QuickCheck can do it. It’s nice. Use it.

Creating Arbitrary Foo for QuickCheck

Tuesday, May 17th, 2011

I always write semi-automated tests, whatever language I’m using. In Haskell my preferred framework is QuickCheck, which goes beyond what an XUnit framework is capable of. I come to QuickCheck as a convert from the old religion of Object Oriented programming. However much I’ve adopted functional practices I find myself, in the darkest of times, falling back on idioms from a past life. Recently I’ve been testing code that looks like the following:

data Squad = Squad { players :: Set Char,
team :: Set Char }

So what I’ve got is some type which is composed of a set and some other set which is a subset of the original. I hope the Squad metaphor is reasonable. In many sports you’ll have a panel of players, called the squad, and then for any given game you’ll have a team which is a subset of the players in your squad. To simplify this problem, each player is identified by a single character rather than a name. Now, we don’t have a dependent type system here. Just plain old Haskell. So the constraint that “team is a subset of players” is not enforced by the type system.

Now I want to tell Haskell to create Arbitrary instances of Squad.

randSubset :: Ord a => Set a -> Gen (Set a)

- **Stored data**
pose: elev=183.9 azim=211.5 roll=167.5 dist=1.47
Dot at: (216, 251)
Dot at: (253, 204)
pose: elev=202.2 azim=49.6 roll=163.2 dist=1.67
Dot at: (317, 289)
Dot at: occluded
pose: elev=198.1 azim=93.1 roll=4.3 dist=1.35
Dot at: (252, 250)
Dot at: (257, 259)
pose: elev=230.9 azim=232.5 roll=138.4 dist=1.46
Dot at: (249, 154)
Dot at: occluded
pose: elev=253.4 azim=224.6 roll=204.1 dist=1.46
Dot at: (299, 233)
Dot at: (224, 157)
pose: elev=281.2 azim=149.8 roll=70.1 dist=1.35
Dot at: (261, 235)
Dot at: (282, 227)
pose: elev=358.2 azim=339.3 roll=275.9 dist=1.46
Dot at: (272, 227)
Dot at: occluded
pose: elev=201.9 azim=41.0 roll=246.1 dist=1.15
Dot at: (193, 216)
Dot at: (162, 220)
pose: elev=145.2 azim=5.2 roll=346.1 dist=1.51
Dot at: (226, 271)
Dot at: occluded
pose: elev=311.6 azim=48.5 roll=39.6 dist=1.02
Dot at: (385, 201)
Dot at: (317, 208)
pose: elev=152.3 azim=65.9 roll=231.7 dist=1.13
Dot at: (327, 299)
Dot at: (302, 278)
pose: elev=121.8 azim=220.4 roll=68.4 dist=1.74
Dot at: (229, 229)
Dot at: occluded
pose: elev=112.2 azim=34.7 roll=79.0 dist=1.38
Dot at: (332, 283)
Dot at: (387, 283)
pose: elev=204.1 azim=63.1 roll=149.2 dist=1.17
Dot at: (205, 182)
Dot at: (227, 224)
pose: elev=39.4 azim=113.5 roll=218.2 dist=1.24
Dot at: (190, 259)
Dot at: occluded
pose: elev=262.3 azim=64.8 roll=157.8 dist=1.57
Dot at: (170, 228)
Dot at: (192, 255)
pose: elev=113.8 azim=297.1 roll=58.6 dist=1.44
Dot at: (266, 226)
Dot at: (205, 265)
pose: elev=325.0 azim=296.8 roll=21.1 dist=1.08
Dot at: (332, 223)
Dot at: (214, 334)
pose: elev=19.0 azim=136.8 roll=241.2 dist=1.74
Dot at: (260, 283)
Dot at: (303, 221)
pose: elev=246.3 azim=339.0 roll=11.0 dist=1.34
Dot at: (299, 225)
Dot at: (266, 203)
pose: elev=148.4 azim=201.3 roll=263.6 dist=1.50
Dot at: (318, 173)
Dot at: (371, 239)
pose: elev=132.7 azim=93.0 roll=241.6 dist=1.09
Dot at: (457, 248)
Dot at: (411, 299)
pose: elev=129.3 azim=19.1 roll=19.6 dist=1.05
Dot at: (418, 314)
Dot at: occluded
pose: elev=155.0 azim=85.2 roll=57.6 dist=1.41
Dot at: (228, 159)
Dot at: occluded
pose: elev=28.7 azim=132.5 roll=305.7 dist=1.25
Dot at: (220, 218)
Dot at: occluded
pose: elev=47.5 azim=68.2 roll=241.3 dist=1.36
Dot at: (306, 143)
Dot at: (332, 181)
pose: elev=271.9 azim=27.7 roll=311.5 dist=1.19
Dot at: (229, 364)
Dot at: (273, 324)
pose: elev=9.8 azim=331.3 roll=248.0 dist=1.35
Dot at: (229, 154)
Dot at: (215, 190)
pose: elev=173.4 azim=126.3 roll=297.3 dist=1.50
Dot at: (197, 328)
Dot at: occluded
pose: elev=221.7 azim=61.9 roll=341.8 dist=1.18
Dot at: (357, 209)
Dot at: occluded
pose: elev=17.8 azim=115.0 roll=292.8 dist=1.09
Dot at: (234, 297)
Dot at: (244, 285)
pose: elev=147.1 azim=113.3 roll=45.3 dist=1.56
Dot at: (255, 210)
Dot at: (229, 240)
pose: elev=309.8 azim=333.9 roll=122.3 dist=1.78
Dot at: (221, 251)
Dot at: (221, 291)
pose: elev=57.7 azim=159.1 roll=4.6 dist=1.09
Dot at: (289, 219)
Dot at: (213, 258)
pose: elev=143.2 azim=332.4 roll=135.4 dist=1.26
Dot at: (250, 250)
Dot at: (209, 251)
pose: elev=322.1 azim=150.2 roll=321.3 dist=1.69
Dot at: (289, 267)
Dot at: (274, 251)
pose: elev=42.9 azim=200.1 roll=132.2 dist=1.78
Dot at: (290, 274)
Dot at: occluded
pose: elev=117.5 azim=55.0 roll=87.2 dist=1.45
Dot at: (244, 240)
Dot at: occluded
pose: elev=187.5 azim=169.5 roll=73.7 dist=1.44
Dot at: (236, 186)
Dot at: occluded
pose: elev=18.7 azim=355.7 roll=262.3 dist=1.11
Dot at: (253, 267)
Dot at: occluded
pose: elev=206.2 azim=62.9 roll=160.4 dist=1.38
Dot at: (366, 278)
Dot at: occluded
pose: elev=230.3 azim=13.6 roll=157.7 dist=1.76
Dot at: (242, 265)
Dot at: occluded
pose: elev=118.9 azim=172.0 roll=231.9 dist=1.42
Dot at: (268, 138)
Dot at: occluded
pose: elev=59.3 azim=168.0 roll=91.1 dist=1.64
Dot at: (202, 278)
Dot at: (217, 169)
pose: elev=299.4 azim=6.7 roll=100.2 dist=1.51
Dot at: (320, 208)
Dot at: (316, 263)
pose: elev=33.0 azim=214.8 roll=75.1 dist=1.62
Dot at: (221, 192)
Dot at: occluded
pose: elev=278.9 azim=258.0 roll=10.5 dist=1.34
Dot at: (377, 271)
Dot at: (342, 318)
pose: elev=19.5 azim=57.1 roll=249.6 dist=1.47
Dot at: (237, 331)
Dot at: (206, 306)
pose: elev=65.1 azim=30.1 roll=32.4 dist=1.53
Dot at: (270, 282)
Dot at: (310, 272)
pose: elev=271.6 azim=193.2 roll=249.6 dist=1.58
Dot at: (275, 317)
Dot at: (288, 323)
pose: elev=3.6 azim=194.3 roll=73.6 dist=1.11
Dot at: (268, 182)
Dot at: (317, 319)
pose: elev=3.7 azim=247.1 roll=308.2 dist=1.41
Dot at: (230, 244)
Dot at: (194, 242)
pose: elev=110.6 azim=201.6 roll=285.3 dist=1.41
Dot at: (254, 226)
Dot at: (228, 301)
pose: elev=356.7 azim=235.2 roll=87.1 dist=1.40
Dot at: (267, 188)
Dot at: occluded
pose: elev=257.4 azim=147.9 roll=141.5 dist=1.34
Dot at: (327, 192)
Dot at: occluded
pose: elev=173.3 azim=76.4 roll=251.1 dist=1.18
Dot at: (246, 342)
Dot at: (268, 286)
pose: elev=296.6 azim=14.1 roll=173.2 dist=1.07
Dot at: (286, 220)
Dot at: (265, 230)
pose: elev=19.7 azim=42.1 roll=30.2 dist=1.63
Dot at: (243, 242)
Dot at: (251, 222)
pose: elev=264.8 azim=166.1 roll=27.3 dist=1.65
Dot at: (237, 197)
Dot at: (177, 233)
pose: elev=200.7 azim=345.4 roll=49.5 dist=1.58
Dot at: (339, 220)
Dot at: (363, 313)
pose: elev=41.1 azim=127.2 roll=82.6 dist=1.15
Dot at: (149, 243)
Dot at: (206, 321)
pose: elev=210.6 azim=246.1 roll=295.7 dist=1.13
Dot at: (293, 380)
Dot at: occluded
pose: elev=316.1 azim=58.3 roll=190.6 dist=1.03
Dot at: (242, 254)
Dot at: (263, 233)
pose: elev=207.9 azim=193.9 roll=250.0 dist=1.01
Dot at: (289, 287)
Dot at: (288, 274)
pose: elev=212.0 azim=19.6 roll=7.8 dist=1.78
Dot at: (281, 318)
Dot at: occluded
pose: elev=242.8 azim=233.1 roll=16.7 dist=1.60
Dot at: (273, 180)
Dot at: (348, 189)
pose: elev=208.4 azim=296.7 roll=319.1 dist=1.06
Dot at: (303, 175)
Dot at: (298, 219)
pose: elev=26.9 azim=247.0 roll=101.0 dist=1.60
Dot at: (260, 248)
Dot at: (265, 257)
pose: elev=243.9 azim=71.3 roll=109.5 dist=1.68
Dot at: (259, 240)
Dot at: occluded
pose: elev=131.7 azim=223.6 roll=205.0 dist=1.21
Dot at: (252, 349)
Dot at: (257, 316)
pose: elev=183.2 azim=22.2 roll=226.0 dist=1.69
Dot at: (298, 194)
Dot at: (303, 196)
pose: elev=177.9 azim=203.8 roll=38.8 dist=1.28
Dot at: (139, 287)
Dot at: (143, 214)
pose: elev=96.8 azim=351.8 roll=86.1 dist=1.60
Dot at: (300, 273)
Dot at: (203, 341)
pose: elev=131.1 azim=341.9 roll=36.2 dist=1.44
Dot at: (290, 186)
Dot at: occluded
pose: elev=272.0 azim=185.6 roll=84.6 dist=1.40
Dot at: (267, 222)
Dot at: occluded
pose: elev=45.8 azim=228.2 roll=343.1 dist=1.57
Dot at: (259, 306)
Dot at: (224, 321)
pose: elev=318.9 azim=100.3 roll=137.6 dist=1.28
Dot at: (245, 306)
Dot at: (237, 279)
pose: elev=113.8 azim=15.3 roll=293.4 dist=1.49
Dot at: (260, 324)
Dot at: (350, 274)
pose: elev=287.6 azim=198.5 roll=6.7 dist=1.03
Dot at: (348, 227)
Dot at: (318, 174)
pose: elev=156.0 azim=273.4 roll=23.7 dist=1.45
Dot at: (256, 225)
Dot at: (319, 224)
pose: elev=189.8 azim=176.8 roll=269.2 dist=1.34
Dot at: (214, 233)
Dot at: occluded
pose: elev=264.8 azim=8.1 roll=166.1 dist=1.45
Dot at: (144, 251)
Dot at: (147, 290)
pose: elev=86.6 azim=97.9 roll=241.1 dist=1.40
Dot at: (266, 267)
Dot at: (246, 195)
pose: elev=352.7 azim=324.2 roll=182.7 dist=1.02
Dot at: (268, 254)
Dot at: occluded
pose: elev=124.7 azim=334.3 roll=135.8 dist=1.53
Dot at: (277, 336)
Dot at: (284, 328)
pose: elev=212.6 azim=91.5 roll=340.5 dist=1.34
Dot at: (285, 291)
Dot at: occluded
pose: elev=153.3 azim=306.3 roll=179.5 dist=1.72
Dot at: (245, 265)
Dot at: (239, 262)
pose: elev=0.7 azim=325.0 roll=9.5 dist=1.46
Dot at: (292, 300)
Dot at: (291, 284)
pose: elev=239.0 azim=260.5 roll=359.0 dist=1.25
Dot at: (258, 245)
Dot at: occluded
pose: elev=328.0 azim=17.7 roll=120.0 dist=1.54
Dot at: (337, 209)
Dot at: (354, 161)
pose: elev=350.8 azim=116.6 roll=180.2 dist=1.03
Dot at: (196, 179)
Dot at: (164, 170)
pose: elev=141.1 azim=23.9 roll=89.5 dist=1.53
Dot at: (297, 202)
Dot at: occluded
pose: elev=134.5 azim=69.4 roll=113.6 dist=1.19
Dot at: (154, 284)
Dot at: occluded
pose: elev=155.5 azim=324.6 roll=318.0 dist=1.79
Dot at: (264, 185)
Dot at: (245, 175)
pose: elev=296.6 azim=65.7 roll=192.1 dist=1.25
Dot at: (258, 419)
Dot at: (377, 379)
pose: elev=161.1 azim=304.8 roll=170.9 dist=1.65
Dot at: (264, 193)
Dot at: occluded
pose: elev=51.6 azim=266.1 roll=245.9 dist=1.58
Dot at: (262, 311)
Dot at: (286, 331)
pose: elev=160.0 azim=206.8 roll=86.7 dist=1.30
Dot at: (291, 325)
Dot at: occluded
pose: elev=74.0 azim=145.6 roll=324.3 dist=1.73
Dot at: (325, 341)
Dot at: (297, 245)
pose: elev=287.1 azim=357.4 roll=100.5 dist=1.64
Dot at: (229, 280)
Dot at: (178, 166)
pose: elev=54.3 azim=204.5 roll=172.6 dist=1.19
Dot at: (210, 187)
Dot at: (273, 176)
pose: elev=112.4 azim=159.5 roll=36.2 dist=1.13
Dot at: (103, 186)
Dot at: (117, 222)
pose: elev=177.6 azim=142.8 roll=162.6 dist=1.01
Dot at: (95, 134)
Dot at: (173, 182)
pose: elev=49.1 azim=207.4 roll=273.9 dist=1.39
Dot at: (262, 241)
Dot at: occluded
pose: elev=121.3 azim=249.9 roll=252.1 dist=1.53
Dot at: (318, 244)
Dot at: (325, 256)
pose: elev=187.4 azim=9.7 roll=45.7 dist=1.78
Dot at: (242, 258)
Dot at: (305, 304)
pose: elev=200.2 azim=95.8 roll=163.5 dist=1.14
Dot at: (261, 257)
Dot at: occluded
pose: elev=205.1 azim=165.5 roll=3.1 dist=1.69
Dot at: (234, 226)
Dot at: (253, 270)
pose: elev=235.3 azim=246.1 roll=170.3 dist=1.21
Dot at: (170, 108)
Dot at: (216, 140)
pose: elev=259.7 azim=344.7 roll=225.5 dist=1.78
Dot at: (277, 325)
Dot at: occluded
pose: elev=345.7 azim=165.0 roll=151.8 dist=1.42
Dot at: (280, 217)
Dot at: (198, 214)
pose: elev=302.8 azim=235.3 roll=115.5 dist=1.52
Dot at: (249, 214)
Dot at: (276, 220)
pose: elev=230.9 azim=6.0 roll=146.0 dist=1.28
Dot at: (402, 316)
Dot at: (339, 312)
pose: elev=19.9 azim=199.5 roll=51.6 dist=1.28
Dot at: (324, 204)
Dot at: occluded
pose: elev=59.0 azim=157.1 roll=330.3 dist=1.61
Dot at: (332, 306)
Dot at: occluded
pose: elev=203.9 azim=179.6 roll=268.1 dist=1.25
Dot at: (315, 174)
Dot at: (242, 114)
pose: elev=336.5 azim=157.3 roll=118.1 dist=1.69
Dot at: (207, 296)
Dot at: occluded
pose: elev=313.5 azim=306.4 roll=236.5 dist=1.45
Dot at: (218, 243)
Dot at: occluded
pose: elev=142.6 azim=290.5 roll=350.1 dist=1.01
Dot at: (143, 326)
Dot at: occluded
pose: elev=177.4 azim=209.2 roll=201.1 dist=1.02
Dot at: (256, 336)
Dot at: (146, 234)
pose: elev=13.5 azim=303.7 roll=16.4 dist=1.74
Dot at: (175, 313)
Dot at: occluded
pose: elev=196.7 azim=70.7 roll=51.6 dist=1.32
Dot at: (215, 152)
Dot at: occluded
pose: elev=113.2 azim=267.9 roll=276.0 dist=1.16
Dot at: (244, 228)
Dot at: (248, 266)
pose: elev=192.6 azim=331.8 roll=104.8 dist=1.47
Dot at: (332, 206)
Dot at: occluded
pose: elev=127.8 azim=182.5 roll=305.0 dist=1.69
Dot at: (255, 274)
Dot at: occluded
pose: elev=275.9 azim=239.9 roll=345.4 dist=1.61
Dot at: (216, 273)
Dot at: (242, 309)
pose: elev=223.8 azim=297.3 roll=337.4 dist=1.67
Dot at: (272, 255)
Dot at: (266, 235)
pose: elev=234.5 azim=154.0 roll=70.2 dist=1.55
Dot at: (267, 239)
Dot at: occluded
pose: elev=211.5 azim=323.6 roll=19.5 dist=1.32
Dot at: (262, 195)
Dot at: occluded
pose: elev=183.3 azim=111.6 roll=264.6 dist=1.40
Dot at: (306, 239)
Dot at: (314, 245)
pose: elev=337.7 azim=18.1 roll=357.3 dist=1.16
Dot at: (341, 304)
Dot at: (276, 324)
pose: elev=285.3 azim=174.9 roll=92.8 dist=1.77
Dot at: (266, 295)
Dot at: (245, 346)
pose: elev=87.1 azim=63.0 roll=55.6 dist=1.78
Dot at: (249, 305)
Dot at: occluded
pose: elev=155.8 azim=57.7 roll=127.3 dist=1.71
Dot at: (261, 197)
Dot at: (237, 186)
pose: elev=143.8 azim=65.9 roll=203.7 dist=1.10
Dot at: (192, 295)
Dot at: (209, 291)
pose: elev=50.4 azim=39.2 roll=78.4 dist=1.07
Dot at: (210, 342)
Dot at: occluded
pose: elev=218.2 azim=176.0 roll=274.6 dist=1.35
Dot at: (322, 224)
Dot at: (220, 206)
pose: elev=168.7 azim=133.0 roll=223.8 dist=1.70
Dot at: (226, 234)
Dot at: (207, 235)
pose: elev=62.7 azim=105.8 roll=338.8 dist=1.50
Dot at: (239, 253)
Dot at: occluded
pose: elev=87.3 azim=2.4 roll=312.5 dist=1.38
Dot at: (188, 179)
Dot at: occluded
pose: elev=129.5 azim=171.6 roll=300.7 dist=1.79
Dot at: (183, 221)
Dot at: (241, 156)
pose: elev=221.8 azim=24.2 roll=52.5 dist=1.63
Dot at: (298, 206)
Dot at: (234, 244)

- **Complete the following**
1) List each distinct type name that appears in the code lines of the QuickCheck post, leaving out type classes and type variables.
2) Resume the QuickCheck post immediately after its final line, the type signature for randSubset.

- **Results in order**
1) Squad, Set, Char, Gen

2)
randSubset xs = do {
mask <- vectorOf (Set.size xs) arbitrary;
return (Set.fromList [ e | (e,True) <- zip (Set.toList xs) mask ]) }

instance Arbitrary Squad where
arbitrary = do {
players <- listOf1 (arbitrary :: Gen Char);
team <- randSubset (Set.fromList players);
return (Squad (Set.fromList players) team))}

The smarts here is in randSubset, but listOf1 ensures that there’s at least one player in our squad. I was struggling when playing around with a random number generator, to try and pull out random elements from a Set. Such thinking is a false idol. With some guidance from the only person on the planet to be 90% Real Jedi I realised you can just use the common generator combinators as provided by QuickCheck.

So the fragment

do {
mask <- vectorOf (Set.size xs) arbitrary;
return (Set.fromList [ e | (e,True) <- zip (Set.toList xs) mask ])}

asks for an arbitrary list of boolean values where the list is the same length as the size of the input Set. Then where the ith element of the list is true, the ith element of the set is considered to be in the subset, or omitted otherwise. It’s a nice idiom, useful anywhere you’re playing with sets that aren’t quite arbitrary themselves, but are constrained to be a subset of another.

An issue with QuickCheck 2

Saturday, May 7th, 2011

I’ve been interested in functional programming for a while. I’ve hacked up a few things. Mira and Conferenceasaurus mainly. I’m not claiming that the code is great, I’d regard myself still as a n00b. I also have an interest in software testing, to this end the QuickCheck is both interesting and awesome. However, I’ve got one significant issue with my usage of it.

The types I’m playing with should probably be implemented using a dependent type system. For example, I’ve got a lot of

data Foo = Foo {bar::Set a, quux::Set a}

where quux should be a subset of bar. I’m not using a dependent type system, just regular Haskell, so the dependence is not enforced. However, I do want to generate instances of Arbitrary Foo where quux is a random subset of bar. Randomness is where my issues lie.

I could generate a random subset of a set

import Data.Set
import Data.Maybe
import Test.QuickCheck

randSubset :: Set a -> Gen (Set a)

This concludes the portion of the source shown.